> [WHAT YOU SHOULD DO]
Search term "drei": please show all lines in the listing that contain it.

> [RAW DATA]

------------------------

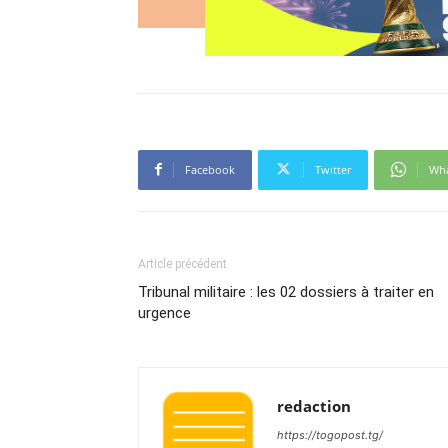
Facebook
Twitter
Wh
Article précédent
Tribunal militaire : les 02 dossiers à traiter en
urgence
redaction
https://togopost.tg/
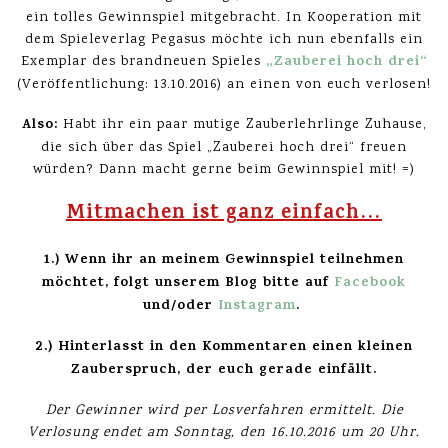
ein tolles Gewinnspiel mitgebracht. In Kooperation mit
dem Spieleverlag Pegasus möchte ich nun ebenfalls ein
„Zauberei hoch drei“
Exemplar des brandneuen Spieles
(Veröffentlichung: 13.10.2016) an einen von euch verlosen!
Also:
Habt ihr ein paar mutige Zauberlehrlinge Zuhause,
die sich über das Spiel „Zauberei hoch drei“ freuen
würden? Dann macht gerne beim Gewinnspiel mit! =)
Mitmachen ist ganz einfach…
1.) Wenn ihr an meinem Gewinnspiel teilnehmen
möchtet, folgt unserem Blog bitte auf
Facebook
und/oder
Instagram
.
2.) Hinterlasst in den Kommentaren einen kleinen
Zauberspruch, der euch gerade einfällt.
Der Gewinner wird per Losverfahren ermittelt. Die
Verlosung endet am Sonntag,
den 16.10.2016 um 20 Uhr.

------------------------

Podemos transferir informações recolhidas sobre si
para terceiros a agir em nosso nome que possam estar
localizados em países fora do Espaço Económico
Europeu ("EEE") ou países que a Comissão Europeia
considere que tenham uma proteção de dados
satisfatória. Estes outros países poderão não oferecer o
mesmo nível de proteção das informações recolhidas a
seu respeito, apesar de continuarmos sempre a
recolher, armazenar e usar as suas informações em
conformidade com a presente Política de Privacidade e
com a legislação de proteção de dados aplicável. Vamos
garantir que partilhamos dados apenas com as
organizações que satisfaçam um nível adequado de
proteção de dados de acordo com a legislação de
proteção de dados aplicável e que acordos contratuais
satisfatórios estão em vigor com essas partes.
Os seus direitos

------------------------

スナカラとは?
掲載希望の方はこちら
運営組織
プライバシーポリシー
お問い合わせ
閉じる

------------------------

> [FINISHED TASK]
„Zauberei hoch drei“
die sich über das Spiel „Zauberei hoch drei“ freuen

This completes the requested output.